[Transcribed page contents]
# # # #
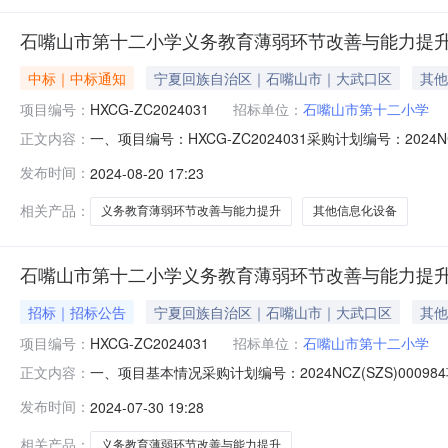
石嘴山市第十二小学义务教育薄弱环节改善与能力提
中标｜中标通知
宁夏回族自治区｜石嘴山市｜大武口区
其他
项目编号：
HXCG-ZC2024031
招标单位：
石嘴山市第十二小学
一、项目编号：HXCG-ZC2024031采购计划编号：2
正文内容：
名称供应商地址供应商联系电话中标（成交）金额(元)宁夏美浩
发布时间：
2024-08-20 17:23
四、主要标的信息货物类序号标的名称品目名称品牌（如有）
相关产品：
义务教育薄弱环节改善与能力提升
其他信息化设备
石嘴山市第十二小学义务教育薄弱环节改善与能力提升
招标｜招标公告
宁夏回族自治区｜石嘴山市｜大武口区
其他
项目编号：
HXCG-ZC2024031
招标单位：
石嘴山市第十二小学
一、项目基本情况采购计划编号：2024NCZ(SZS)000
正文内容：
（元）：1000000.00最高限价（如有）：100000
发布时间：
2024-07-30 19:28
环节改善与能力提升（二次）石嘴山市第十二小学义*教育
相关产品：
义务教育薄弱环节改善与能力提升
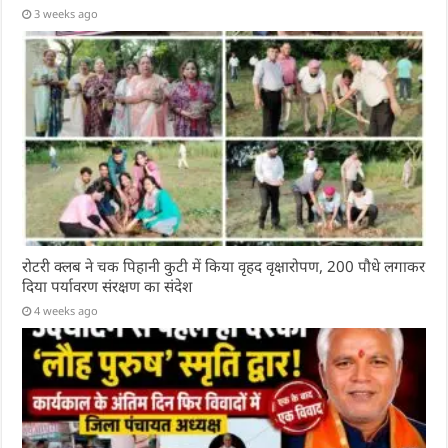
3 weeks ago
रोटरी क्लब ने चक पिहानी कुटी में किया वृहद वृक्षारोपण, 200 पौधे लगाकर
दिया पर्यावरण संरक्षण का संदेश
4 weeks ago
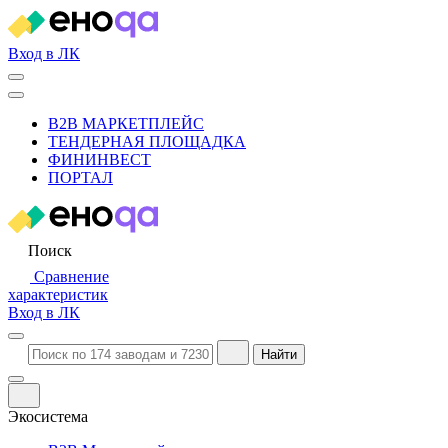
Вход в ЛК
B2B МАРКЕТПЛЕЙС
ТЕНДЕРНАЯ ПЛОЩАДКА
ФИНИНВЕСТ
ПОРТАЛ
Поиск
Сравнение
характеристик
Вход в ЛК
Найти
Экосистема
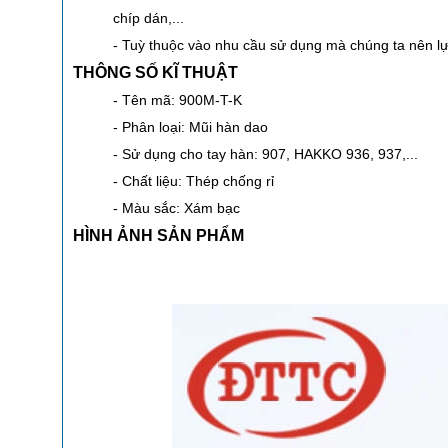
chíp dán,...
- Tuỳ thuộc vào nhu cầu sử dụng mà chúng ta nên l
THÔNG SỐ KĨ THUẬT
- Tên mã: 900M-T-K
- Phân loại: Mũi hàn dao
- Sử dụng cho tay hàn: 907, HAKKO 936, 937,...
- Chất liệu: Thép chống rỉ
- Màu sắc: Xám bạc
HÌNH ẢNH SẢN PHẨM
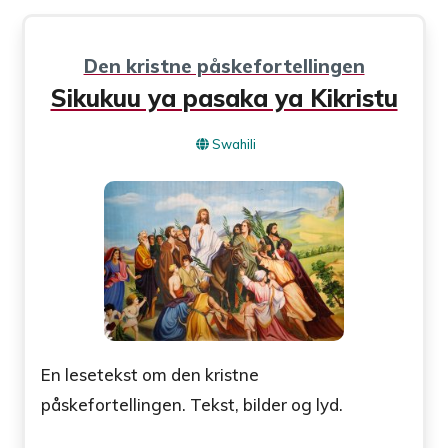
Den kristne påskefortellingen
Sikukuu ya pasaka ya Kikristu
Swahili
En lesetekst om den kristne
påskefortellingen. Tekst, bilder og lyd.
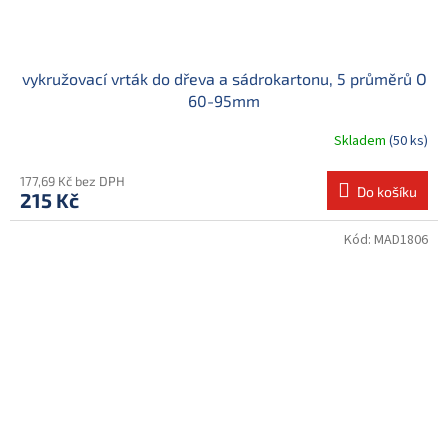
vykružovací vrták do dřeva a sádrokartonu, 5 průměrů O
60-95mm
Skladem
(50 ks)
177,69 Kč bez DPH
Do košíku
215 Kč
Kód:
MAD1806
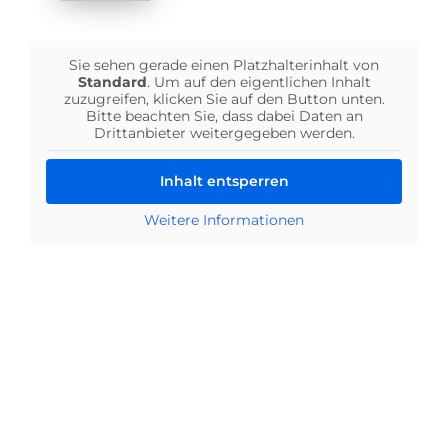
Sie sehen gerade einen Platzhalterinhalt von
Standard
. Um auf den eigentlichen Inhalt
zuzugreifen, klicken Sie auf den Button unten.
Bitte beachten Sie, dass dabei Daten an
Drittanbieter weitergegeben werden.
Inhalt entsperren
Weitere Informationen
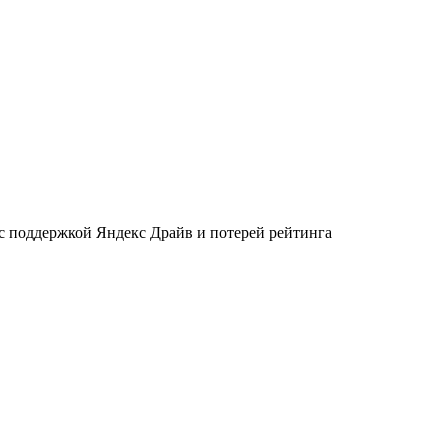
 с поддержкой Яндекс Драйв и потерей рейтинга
# # # #
_Action item_:
Now transcribe the lines above exactly, starting at the line containing "一、项目编号：HXCG-ZC2024031采购计划编号：2" and ending at the line containing "3 weeks ago", both lines included, pictures excluded.

_Your solution_:
一、项目编号：HXCG-ZC2024031采购计划编号：2
正文内容：
名称供应商地址供应商联系电话中标（成交）金额(元)宁夏美浩
发布时间：
2024-08-20 17:23
四、主要标的信息货物类序号标的名称品目名称品牌（如有）
相关产品：
义务教育薄弱环节改善与能力提升
其他信息化设备
石嘴山市第十二小学义务教育薄弱环节改善与能力提升
招标｜招标公告
宁夏回族自治区｜石嘴山市｜大武口区
其他
项目编号：
HXCG-ZC2024031
招标单位：
石嘴山市第十二小学
一、项目基本情况采购计划编号：2024NCZ(SZS)000
正文内容：
（元）：1000000.00最高限价（如有）：100000
发布时间：
2024-07-30 19:28
环节改善与能力提升（二次）石嘴山市第十二小学义*教育
相关产品：
义务教育薄弱环节改善与能力提升
3 weeks ago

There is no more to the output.